> _Task description_:
Nothing in the listing should be dropped or altered when it is copied.

> _Supplied information_:
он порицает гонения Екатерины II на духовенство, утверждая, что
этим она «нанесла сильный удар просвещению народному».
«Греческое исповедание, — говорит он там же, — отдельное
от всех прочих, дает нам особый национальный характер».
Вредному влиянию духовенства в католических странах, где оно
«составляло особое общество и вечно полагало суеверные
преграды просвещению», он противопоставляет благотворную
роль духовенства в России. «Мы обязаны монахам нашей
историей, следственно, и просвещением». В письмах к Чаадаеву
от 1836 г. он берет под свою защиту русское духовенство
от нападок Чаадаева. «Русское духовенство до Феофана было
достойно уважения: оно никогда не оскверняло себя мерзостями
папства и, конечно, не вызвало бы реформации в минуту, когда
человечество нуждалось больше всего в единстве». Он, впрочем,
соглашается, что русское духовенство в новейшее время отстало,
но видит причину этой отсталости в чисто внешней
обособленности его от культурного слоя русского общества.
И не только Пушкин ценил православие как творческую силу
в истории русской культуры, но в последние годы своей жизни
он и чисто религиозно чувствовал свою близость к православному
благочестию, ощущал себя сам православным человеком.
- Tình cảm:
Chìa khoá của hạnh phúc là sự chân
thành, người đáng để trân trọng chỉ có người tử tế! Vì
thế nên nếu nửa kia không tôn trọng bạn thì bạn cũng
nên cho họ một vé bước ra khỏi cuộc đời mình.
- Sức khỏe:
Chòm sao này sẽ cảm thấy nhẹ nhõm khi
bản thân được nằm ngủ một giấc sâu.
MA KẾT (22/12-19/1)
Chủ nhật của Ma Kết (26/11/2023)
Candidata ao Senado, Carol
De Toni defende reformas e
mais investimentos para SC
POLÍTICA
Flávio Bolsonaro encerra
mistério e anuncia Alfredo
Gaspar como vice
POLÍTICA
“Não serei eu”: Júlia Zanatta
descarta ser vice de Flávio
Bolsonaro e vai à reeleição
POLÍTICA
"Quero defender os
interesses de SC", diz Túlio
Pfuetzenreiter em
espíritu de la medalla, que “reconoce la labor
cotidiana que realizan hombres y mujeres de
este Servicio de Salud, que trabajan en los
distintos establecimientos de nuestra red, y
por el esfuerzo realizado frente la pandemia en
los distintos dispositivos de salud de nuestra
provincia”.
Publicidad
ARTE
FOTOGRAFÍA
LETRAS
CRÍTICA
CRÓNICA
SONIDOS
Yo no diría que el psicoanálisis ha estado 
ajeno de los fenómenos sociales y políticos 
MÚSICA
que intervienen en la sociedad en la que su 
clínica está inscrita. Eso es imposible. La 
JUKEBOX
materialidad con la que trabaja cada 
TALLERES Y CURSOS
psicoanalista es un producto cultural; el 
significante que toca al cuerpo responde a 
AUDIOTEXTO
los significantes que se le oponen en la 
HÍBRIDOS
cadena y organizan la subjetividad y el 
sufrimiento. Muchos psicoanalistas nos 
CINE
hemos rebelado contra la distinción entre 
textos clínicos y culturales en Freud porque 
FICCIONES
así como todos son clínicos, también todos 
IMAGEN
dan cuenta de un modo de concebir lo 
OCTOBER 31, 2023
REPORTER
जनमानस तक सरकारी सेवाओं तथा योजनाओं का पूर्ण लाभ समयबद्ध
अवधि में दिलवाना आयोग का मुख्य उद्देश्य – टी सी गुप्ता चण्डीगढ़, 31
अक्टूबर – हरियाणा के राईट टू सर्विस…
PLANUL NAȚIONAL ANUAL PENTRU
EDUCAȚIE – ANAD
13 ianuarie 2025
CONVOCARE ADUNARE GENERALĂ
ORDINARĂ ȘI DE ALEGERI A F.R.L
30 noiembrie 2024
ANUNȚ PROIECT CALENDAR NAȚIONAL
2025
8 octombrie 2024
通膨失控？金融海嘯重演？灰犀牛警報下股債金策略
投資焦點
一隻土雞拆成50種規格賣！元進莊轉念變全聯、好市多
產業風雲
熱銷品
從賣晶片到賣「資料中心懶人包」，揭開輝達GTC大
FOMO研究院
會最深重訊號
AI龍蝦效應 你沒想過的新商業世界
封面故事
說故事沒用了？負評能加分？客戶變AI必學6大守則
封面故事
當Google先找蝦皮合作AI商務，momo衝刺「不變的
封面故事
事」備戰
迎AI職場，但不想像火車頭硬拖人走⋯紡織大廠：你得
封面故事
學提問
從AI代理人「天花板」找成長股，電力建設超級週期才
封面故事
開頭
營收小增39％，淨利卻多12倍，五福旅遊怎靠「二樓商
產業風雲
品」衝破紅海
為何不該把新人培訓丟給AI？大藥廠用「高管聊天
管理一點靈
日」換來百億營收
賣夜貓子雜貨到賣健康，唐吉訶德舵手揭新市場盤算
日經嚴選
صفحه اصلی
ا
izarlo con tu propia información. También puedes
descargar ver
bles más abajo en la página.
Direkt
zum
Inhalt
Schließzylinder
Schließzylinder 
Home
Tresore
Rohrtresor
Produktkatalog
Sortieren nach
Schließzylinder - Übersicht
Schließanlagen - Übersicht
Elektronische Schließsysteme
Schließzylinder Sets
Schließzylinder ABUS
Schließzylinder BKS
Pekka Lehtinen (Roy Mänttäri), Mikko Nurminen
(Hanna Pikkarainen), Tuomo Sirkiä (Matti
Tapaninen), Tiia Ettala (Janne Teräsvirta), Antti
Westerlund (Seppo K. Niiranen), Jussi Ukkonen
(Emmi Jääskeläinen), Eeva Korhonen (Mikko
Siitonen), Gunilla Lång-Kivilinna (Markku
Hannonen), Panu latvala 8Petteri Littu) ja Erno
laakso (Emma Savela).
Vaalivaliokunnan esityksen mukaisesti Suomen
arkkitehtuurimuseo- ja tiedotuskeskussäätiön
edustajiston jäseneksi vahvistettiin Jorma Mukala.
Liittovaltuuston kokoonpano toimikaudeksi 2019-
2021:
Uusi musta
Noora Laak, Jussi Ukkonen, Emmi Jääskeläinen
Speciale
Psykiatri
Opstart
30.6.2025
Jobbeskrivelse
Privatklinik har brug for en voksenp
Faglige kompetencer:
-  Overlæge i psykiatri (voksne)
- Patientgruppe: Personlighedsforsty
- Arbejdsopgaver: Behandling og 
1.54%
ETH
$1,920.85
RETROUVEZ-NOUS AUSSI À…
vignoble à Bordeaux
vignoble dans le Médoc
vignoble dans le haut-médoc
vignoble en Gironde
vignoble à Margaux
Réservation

> _Completed task_:
он порицает гонения Екатерины II на духовенство, утверждая, что
этим она «нанесла сильный удар просвещению народному».
«Греческое исповедание, — говорит он там же, — отдельное
от всех прочих, дает нам особый национальный характер».
Вредному влиянию духовенства в католических странах, где оно
«составляло особое общество и вечно полагало суеверные
преграды просвещению», он противопоставляет благотворную
роль духовенства в России. «Мы обязаны монахам нашей
историей, следственно, и просвещением». В письмах к Чаадаеву
от 1836 г. он берет под свою защиту русское духовенство
от нападок Чаадаева. «Русское духовенство до Феофана было
достойно уважения: оно никогда не оскверняло себя мерзостями
папства и, конечно, не вызвало бы реформации в минуту, когда
человечество нуждалось больше всего в единстве». Он, впрочем,
соглашается, что русское духовенство в новейшее время отстало,
но видит причину этой отсталости в чисто внешней
обособленности его от культурного слоя русского общества.
И не только Пушкин ценил православие как творческую силу
в истории русской культуры, но в последние годы своей жизни
он и чисто религиозно чувствовал свою близость к православному
благочестию, ощущал себя сам православным человеком.
- Tình cảm:
Chìa khoá của hạnh phúc là sự chân
thành, người đáng để trân trọng chỉ có người tử tế! Vì
thế nên nếu nửa kia không tôn trọng bạn thì bạn cũng
nên cho họ một vé bước ra khỏi cuộc đời mình.
- Sức khỏe:
Chòm sao này sẽ cảm thấy nhẹ nhõm khi
bản thân được nằm ngủ một giấc sâu.
MA KẾT (22/12-19/1)
Chủ nhật của Ma Kết (26/11/2023)
Candidata ao Senado, Carol
De Toni defende reformas e
mais investimentos para SC
POLÍTICA
Flávio Bolsonaro encerra
mistério e anuncia Alfredo
Gaspar como vice
POLÍTICA
“Não serei eu”: Júlia Zanatta
descarta ser vice de Flávio
Bolsonaro e vai à reeleição
POLÍTICA
"Quero defender os
interesses de SC", diz Túlio
Pfuetzenreiter em
espíritu de la medalla, que “reconoce la labor
cotidiana que realizan hombres y mujeres de
este Servicio de Salud, que trabajan en los
distintos establecimientos de nuestra red, y
por el esfuerzo realizado frente la pandemia en
los distintos dispositivos de salud de nuestra
provincia”.
Publicidad
ARTE
FOTOGRAFÍA
LETRAS
CRÍTICA
CRÓNICA
SONIDOS
Yo no diría que el psicoanálisis ha estado 
ajeno de los fenómenos sociales y políticos 
MÚSICA
que intervienen en la sociedad en la que su 
clínica está inscrita. Eso es imposible. La 
JUKEBOX
materialidad con la que trabaja cada 
TALLERES Y CURSOS
psicoanalista es un producto cultural; el 
significante que toca al cuerpo responde a 
AUDIOTEXTO
los significantes que se le oponen en la 
HÍBRIDOS
cadena y organizan la subjetividad y el 
sufrimiento. Muchos psicoanalistas nos 
CINE
hemos rebelado contra la distinción entre 
textos clínicos y culturales en Freud porque 
FICCIONES
así como todos son clínicos, también todos 
IMAGEN
dan cuenta de un modo de concebir lo 
OCTOBER 31, 2023
REPORTER
जनमानस तक सरकारी सेवाओं तथा योजनाओं का पूर्ण लाभ समयबद्ध
अवधि में दिलवाना आयोग का मुख्य उद्देश्य – टी सी गुप्ता चण्डीगढ़, 31
अक्टूबर – हरियाणा के राईट टू सर्विस…
PLANUL NAȚIONAL ANUAL PENTRU
EDUCAȚIE – ANAD
13 ianuarie 2025
CONVOCARE ADUNARE GENERALĂ
ORDINARĂ ȘI DE ALEGERI A F.R.L
30 noiembrie 2024
ANUNȚ PROIECT CALENDAR NAȚIONAL
2025
8 octombrie 2024
通膨失控？金融海嘯重演？灰犀牛警報下股債金策略
投資焦點
一隻土雞拆成50種規格賣！元進莊轉念變全聯、好市多
產業風雲
熱銷品
從賣晶片到賣「資料中心懶人包」，揭開輝達GTC大
FOMO研究院
會最深重訊號
AI龍蝦效應 你沒想過的新商業世界
封面故事
說故事沒用了？負評能加分？客戶變AI必學6大守則
封面故事
當Google先找蝦皮合作AI商務，momo衝刺「不變的
封面故事
事」備戰
迎AI職場，但不想像火車頭硬拖人走⋯紡織大廠：你得
封面故事
學提問
從AI代理人「天花板」找成長股，電力建設超級週期才
封面故事
開頭
營收小增39％，淨利卻多12倍，五福旅遊怎靠「二樓商
產業風雲
品」衝破紅海
為何不該把新人培訓丟給AI？大藥廠用「高管聊天
管理一點靈
日」換來百億營收
賣夜貓子雜貨到賣健康，唐吉訶德舵手揭新市場盤算
日經嚴選
صفحه اصلی
ا
izarlo con tu propia información. También puedes
descargar ver
bles más abajo en la página.
Direkt
zum
Inhalt
Schließzylinder
Schließzylinder 
Home
Tresore
Rohrtresor
Produktkatalog
Sortieren nach
Schließzylinder - Übersicht
Schließanlagen - Übersicht
Elektronische Schließsysteme
Schließzylinder Sets
Schließzylinder ABUS
Schließzylinder BKS
Pekka Lehtinen (Roy Mänttäri), Mikko Nurminen
(Hanna Pikkarainen), Tuomo Sirkiä (Matti
Tapaninen), Tiia Ettala (Janne Teräsvirta), Antti
Westerlund (Seppo K. Niiranen), Jussi Ukkonen
(Emmi Jääskeläinen), Eeva Korhonen (Mikko
Siitonen), Gunilla Lång-Kivilinna (Markku
Hannonen), Panu latvala 8Petteri Littu) ja Erno
laakso (Emma Savela).
Vaalivaliokunnan esityksen mukaisesti Suomen
arkkitehtuurimuseo- ja tiedotuskeskussäätiön
edustajiston jäseneksi vahvistettiin Jorma Mukala.
Liittovaltuuston kokoonpano toimikaudeksi 2019-
2021:
Uusi musta
Noora Laak, Jussi Ukkonen, Emmi Jääskeläinen
Speciale
Psykiatri
Opstart
30.6.2025
Jobbeskrivelse
Privatklinik har brug for en voksenp
Faglige kompetencer:
-  Overlæge i psykiatri (voksne)
- Patientgruppe: Personlighedsforsty
- Arbejdsopgaver: Behandling og 
1.54%
ETH
$1,920.85
RETROUVEZ-NOUS AUSSI À…
vignoble à Bordeaux
vignoble dans le Médoc
vignoble dans le haut-médoc
vignoble en Gironde
vignoble à Margaux
Réservation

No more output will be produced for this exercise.